[Task requirements]
In the records, find every line with the word "according" and copy it out.

Saved data entries:
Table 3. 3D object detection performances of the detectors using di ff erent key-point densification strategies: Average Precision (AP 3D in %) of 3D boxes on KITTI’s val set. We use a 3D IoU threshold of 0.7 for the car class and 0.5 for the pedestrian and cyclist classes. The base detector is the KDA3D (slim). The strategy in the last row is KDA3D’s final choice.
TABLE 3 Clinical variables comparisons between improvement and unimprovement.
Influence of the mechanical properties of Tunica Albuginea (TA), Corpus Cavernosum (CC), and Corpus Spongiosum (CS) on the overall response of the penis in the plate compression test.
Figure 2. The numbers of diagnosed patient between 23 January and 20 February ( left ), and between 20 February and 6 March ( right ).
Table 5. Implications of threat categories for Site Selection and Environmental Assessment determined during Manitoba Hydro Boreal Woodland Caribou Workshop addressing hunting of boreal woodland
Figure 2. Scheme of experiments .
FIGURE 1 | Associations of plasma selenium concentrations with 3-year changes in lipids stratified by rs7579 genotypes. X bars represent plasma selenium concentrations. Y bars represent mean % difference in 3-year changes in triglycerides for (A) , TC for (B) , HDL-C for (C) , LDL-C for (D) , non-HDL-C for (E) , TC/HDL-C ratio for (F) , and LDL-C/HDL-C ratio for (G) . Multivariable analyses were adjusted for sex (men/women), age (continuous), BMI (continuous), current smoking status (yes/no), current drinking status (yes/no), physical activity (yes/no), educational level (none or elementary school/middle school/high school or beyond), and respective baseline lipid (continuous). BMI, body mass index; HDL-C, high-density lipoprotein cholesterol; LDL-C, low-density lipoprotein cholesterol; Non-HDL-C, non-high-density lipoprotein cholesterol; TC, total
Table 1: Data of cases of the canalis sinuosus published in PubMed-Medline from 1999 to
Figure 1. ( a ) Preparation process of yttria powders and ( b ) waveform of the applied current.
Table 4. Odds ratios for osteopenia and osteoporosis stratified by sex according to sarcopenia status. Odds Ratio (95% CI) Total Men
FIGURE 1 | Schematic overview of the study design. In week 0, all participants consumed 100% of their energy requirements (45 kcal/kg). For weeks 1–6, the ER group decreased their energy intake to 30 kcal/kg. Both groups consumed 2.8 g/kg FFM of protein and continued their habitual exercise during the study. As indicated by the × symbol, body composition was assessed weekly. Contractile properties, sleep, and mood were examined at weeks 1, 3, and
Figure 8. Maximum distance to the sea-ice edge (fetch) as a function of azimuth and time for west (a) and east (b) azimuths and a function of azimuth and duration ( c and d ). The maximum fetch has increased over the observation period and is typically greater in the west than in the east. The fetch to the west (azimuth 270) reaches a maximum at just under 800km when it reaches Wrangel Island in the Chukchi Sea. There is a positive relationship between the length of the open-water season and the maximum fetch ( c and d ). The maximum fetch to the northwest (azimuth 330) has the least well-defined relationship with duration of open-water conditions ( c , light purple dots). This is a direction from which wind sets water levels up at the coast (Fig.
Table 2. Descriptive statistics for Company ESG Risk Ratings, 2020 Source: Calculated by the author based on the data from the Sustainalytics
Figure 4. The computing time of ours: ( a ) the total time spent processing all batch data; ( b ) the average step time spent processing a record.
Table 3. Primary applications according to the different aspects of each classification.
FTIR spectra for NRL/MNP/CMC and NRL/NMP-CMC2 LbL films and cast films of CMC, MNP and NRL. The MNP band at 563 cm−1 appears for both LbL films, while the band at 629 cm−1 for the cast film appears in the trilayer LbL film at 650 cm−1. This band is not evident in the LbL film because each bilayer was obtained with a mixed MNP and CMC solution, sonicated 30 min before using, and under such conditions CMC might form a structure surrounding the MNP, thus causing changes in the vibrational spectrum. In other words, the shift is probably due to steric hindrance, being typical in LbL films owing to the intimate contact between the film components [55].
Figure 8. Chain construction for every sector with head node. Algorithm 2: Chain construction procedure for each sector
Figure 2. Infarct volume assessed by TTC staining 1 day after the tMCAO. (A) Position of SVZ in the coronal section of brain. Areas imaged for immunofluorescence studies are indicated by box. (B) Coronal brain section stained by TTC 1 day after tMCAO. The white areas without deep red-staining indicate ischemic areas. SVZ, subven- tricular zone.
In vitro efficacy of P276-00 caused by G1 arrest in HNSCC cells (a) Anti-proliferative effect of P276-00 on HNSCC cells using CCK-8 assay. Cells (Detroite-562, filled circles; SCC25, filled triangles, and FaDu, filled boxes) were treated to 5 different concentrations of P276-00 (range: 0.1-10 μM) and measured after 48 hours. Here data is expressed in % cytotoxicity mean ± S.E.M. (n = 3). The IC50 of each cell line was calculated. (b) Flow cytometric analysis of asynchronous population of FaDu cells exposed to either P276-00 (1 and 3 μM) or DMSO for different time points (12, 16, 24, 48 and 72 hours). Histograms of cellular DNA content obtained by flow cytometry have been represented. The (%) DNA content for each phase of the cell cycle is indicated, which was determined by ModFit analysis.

[Exercise solution]
Table 4. Odds ratios for osteopenia and osteoporosis stratified by sex according to sarcopenia status. Odds Ratio (95% CI) Total Men
Table 3. Primary applications according to the different aspects of each classification.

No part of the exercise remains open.